Task input:
-*-

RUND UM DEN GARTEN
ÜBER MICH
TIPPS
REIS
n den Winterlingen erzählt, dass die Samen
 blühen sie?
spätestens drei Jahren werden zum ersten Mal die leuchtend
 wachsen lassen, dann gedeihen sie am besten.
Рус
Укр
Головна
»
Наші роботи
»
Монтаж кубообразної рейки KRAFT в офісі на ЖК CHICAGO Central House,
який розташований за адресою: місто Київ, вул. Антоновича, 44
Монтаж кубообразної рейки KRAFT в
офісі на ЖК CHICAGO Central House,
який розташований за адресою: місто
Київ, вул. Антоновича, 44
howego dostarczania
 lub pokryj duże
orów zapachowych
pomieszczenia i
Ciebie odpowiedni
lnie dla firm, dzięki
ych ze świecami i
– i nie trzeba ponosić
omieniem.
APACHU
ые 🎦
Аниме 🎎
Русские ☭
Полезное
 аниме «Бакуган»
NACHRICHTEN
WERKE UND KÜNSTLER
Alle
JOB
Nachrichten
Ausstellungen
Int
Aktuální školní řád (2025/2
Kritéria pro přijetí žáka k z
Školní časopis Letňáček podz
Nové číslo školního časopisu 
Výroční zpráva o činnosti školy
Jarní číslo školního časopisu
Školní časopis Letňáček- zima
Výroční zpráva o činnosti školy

-*-

Task directions: Say how many lines in the listing above include the word "кубообразної". Nothing but the number is needed.

Answer to the exercise: 2